What the exercise asks | Restate the entries below word for word, omitting nothing.
========================
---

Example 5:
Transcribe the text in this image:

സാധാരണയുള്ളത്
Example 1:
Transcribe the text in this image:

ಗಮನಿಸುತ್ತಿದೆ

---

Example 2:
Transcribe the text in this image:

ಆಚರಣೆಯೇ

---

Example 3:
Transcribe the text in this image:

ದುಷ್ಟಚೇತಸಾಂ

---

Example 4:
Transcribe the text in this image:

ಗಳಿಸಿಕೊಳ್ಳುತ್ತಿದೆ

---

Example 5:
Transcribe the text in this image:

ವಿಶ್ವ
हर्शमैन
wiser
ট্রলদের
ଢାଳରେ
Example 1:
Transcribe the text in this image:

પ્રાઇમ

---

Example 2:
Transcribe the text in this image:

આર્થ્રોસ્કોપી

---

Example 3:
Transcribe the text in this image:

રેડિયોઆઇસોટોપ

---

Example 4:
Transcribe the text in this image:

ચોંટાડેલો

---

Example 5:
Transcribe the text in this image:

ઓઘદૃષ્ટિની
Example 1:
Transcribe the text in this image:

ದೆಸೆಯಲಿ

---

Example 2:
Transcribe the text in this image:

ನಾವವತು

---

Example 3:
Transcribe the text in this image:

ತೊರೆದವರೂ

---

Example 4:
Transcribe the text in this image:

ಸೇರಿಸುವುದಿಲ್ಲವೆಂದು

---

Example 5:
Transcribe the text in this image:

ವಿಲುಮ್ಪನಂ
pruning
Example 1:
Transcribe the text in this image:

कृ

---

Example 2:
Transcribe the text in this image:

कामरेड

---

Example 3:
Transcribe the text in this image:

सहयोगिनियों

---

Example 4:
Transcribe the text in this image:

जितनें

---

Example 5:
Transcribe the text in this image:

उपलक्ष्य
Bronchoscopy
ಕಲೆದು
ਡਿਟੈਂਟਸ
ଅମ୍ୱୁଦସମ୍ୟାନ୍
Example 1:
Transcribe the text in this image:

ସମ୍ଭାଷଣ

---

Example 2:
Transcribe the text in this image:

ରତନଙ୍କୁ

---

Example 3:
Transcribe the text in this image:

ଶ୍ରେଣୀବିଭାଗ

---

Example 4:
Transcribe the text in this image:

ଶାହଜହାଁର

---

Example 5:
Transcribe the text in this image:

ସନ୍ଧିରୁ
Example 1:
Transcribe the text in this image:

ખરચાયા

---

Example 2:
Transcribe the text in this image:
========================
Written response |
---

Example 5:
Transcribe the text in this image:

സാധാരണയുള്ളത്
Example 1:
Transcribe the text in this image:

ಗಮನಿಸುತ್ತಿದೆ

---

Example 2:
Transcribe the text in this image:

ಆಚರಣೆಯೇ

---

Example 3:
Transcribe the text in this image:

ದುಷ್ಟಚೇತಸಾಂ

---

Example 4:
Transcribe the text in this image:

ಗಳಿಸಿಕೊಳ್ಳುತ್ತಿದೆ

---

Example 5:
Transcribe the text in this image:

ವಿಶ್ವ
हर्शमैन
wiser
ট্রলদের
ଢାଳରେ
Example 1:
Transcribe the text in this image:

પ્રાઇમ

---

Example 2:
Transcribe the text in this image:

આર્થ્રોસ્કોપી

---

Example 3:
Transcribe the text in this image:

રેડિયોઆઇસોટોપ

---

Example 4:
Transcribe the text in this image:

ચોંટાડેલો

---

Example 5:
Transcribe the text in this image:

ઓઘદૃષ્ટિની
Example 1:
Transcribe the text in this image:

ದೆಸೆಯಲಿ

---

Example 2:
Transcribe the text in this image:

ನಾವವತು

---

Example 3:
Transcribe the text in this image:

ತೊರೆದವರೂ

---

Example 4:
Transcribe the text in this image:

ಸೇರಿಸುವುದಿಲ್ಲವೆಂದು

---

Example 5:
Transcribe the text in this image:

ವಿಲುಮ್ಪನಂ
pruning
Example 1:
Transcribe the text in this image:

कृ

---

Example 2:
Transcribe the text in this image:

कामरेड

---

Example 3:
Transcribe the text in this image:

सहयोगिनियों

---

Example 4:
Transcribe the text in this image:

जितनें

---

Example 5:
Transcribe the text in this image:

उपलक्ष्य
Bronchoscopy
ಕಲೆದು
ਡਿਟੈਂਟਸ
ଅମ୍ୱୁଦସମ୍ୟାନ୍
Example 1:
Transcribe the text in this image:

ସମ୍ଭାଷଣ

---

Example 2:
Transcribe the text in this image:

ରତନଙ୍କୁ

---

Example 3:
Transcribe the text in this image:

ଶ୍ରେଣୀବିଭାଗ

---

Example 4:
Transcribe the text in this image:

ଶାହଜହାଁର

---

Example 5:
Transcribe the text in this image:

ସନ୍ଧିରୁ
Example 1:
Transcribe the text in this image:

ખરચાયા

---

Example 2:
Transcribe the text in this image:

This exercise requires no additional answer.